Another frequent case in the offices is that of narcissistic fathers and mothers, more aware of themselves than of their children. “They compete with the children, seeing them as a threat in the sense that they show them what they did not achieve or do not have. In this way, there is a certain lack of recognition, support or accompaniment of the children in the achievements,” summarizes Ongini .
those parents “are abandoned beyond paying for everything”, because they don't provide affection, interest and empathy to the boy. He feels devalued, because whatever he does receives a low emotional intensity affect.
To consider that children can decide everything is, according to Ongini, another form of contemporary abuse. “It is the contracara of the old diciplinamiento, that looked for to give them a rigid education so that the tree did not grow crooked”, explains the psychiatrist. And he details: “Since when they want to leave diapers and bottles, until they choose the garden. When a child is submitted to make decisions that his psyche is not mature to make, it is also a mode of violence and over-demand.”
The referents agree that the risks lie in the fact that, beyond the outbursts that parents may have, these violent behaviors are installed as a parenting model or that escalate in intensity. But always, in most cases, there are ways to rethink and act accordingly.
“The parents have the capacity to repair, to put themselves in the place of the boy. Not feeling guilty, but responsible”concludes Thomas.
How do these violence affect children's health?
- Self-esteem is undermined, causing
anguish and insecurity.
- They can be the cause of
socialization and learning problems, eating disorders, substance use and even physical self-harm.
- The boys can reach
reproduce the abuse received, because they believe it is the way to relate. Bullying is one of its manifestations.
- They are a risk factor that increases the chances of suffering
heart disease, depression, lung cancer, diabetes and anxiety, among others.

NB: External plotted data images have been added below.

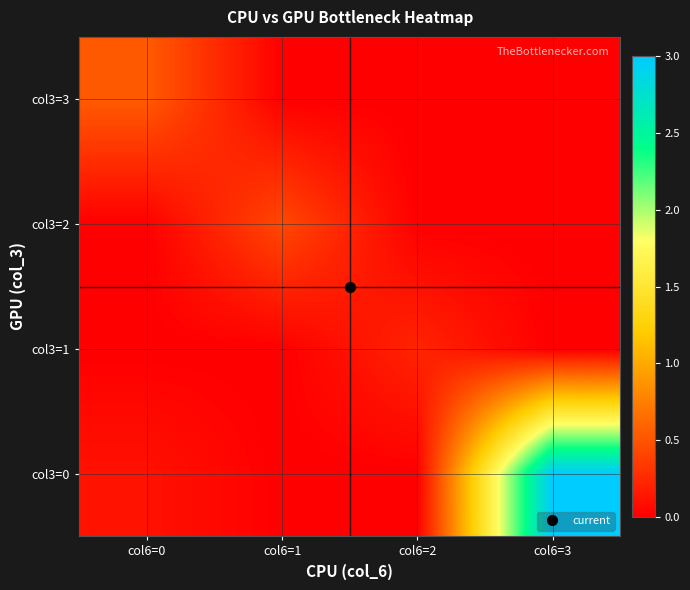

Between col6=2 and col6=3, which is larger?

col6=3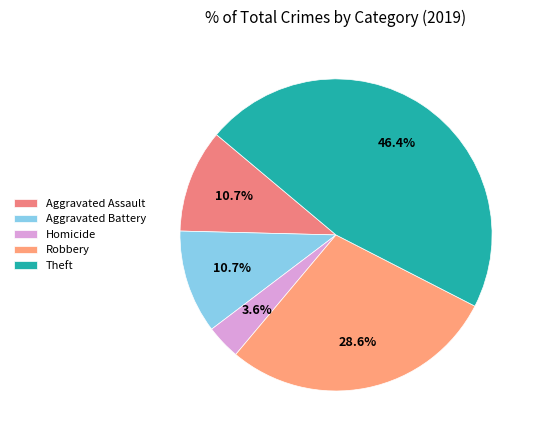

How many segments does this pie chart have?

5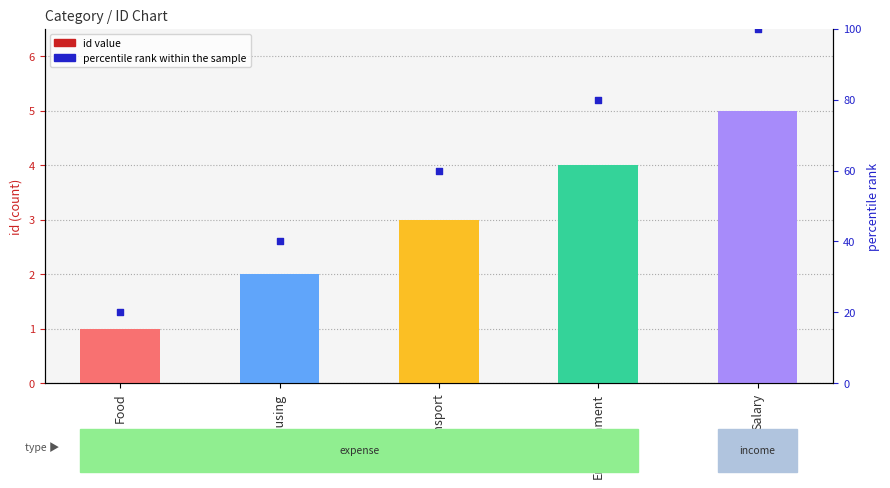

Which series has the largest Y range (max minus min)?

percentile rank within the sample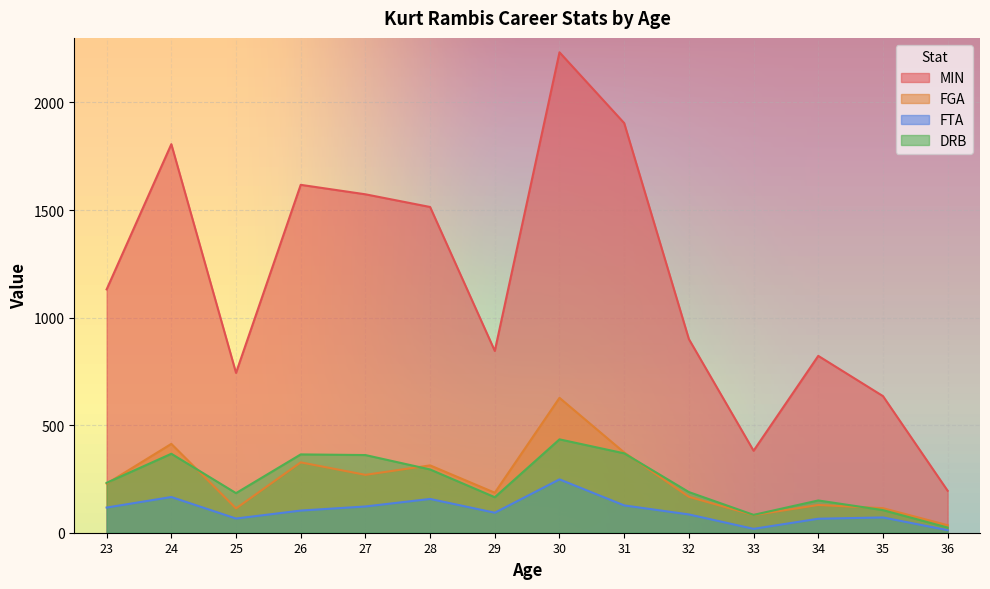

How many lines are shown in the chart?

4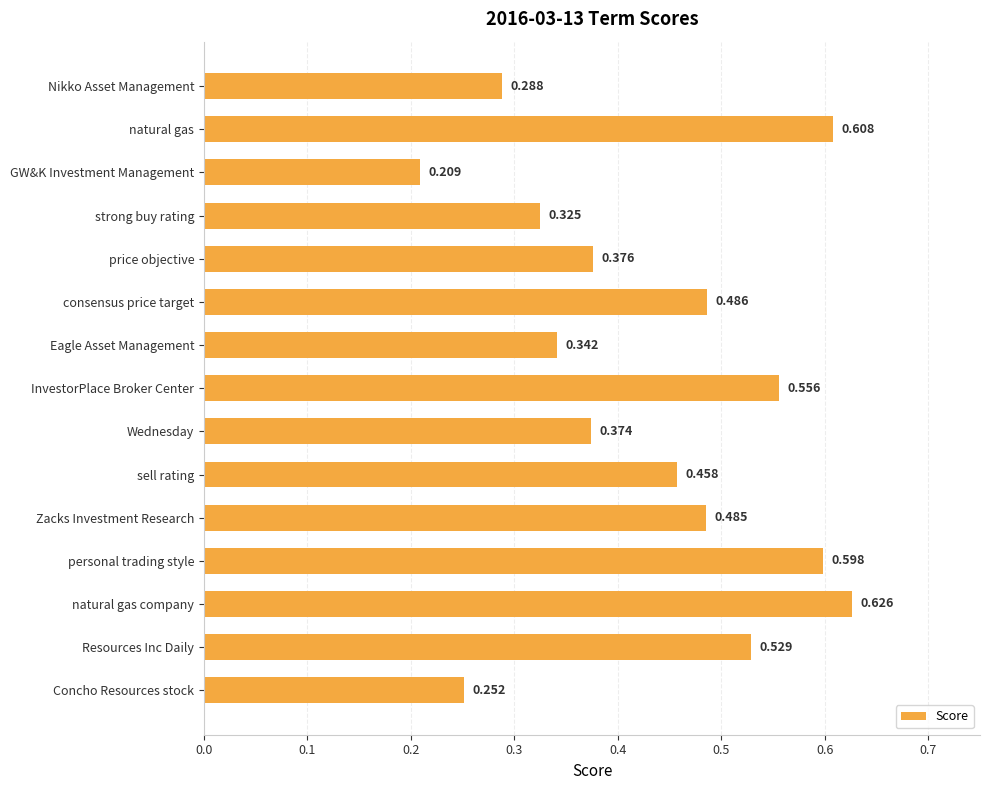

Which label corresponds to the smallest value in the chart?

GW&K Investment Management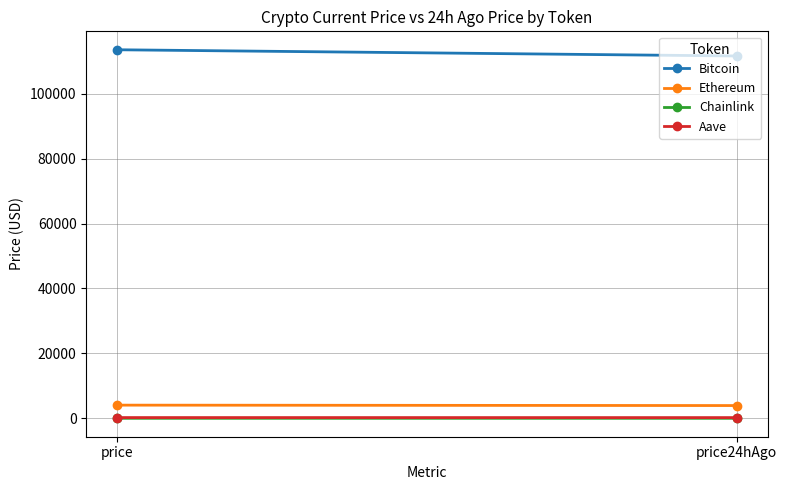

What is the value of the Ethereum point at the 2nd from the left?

3942.1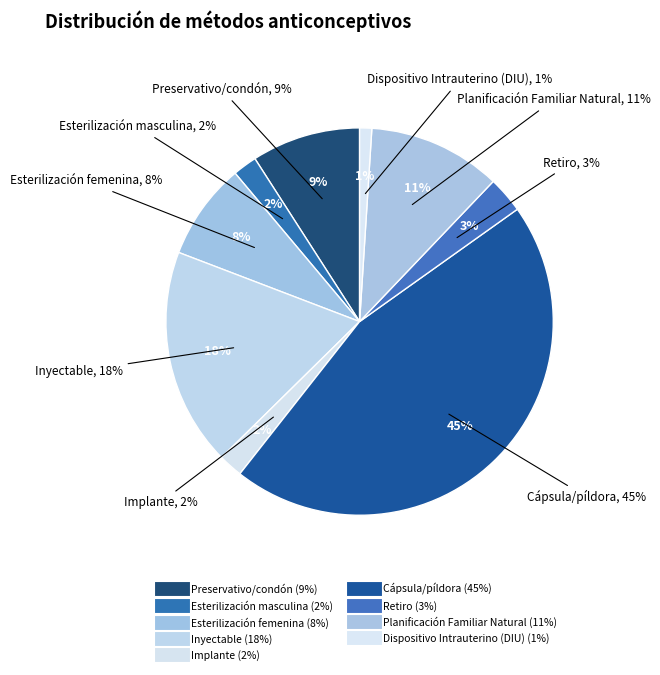

Count the number of slices in the pie.

9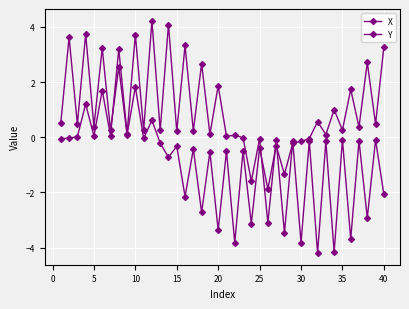

True or false: Y has more than 0 points higher than both neighbors.

True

- Over-adaptation or over-demand, together with the permanent feeling of not meeting the expectations of others and not feeling deserving of the affection of others, are some of the manifestations presented by boys who suffer hyperxigence from their parents.
To know more
- Guides and resources:
UNICEF offers audiovisual and reading material to educate in protective environments.
- Workshops and talks: In his long career, the
Parent Encounter Foundation organizes them in public and private institutions such as schools and clubs.
- Articles and reflections: The
Argentine Society of Pediatrics offers articles on emotional violence and advice to identify naturalized aggressions.